8.5 - Additive Effects

Example 8-3: Birth Weight and Smoking Section

Earlier in this lesson, we investigated a set of data in which the researchers (Daniel, 1999) were interested in determining whether a baby's birth weight was related to his or mother's smoking habits during pregnancy. The researchers collected the following data (Birth Smoker data) on a random sample of n = 32 births:

  • Response \(\left( y \right) \colon\) birth weight in grams of baby
  • Potential predictor \(\left( x_1 \right) \colon\) smoking status of mother (yes or no)
  • Potential predictor \(\left( x_2 \right) \colon\) length of gestation in weeks

For these data, we formulated the following first-order model:

\(y_i=\beta_0+\beta_1x_{i1}+\beta_2x_{i2}+\epsilon_i\)

where:

  • \(y_{i}\) is the birth weight of baby i in grams
  • \(x_{i1}\) is the length of gestation of baby i in weeks
  • \(x_{i2} = 1\), if baby i's mother smoked and \(x_{i2} = 0\), if not

and the independent error terms \(\epsilon_i\) follow a normal distribution with mean 0 and equal variance \(\sigma^{2}\).

Do you think the two predictors — the length of gestation and the smoking behavior of the mother — interact? That is, do you think the effect of the gestation length on mean birth weight depends on whether or not the mother is a smoker? Or, equivalently, do you think the effect of smoking on mean birth weight depends on the length of gestation?

We can take a look at the estimated regression equation to arrive at reasonable answers to these questions. Upon analyzing the sample of n = 32 births, Minitab reports that:

The regression equation is:

The regression equation is
Weight = -2390 + 143 Gest - 245 Smoking

And, a plot of the estimated regression equation looks like:

plot of the estimated regression function

The blue circles and line represent the data and estimated function for non-smoking mothers \(\left(x_2 = 0 \right)\), while the red circles and line represent the data and estimated function for smoking mothers \(\left(x_2 = 1 \right)\). Remember that the two lines in this plot are exactly parallel.

_What to do_.
1. Answer from the additive effects lesson:
(a) How many births were in the random sample?
(b) In what unit is the length of gestation measured?
(c) What color represents the data and estimated function for smoking mothers in the plot?
2. In the additive effects lesson, rename "normal distribution" as "Gaussian distribution" and give the passage from "and the independent" to "length of gestation?" again.
3. Turn the paragraph of the additive effects lesson that begins "The blue circles and line represent" into a short list, keeping its main facts.
The records play no part in this work.

_Extracted material_.
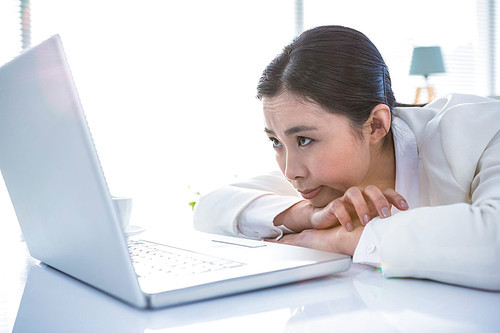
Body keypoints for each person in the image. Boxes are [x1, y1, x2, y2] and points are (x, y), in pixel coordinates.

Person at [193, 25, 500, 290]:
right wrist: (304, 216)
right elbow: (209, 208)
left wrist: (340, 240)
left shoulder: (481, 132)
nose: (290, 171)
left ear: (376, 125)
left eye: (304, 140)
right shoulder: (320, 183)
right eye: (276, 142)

--

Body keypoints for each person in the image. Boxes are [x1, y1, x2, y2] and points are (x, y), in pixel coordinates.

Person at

* * *

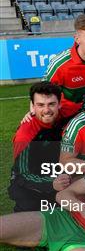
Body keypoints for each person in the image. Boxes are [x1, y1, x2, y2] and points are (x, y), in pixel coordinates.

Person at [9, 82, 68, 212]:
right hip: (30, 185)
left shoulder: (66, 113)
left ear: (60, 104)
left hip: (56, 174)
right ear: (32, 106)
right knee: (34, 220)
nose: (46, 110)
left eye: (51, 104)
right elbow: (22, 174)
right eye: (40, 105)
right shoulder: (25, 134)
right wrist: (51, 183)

_Answers to the exercises_.
1.
(a) 32
(b) Weeks
(c) Red

2.
and the independent error terms \(\epsilon_i\) follow a Gaussian distribution with mean 0 and equal variance \(\sigma^{2}\).

Do you think the two predictors — the length of gestation and the smoking behavior of the mother — interact? That is, do you think the effect of the gestation length on mean birth weight depends on whether or not the mother is a smoker? Or, equivalently, do you think the effect of smoking on mean birth weight depends on the length of gestation?

3.
- Blue circles and line: the data and estimated function for non-smoking mothers (x2 = 0)
- Red circles and line: the data and estimated function for smoking mothers (x2 = 1)
- The two lines in the plot are exactly parallel.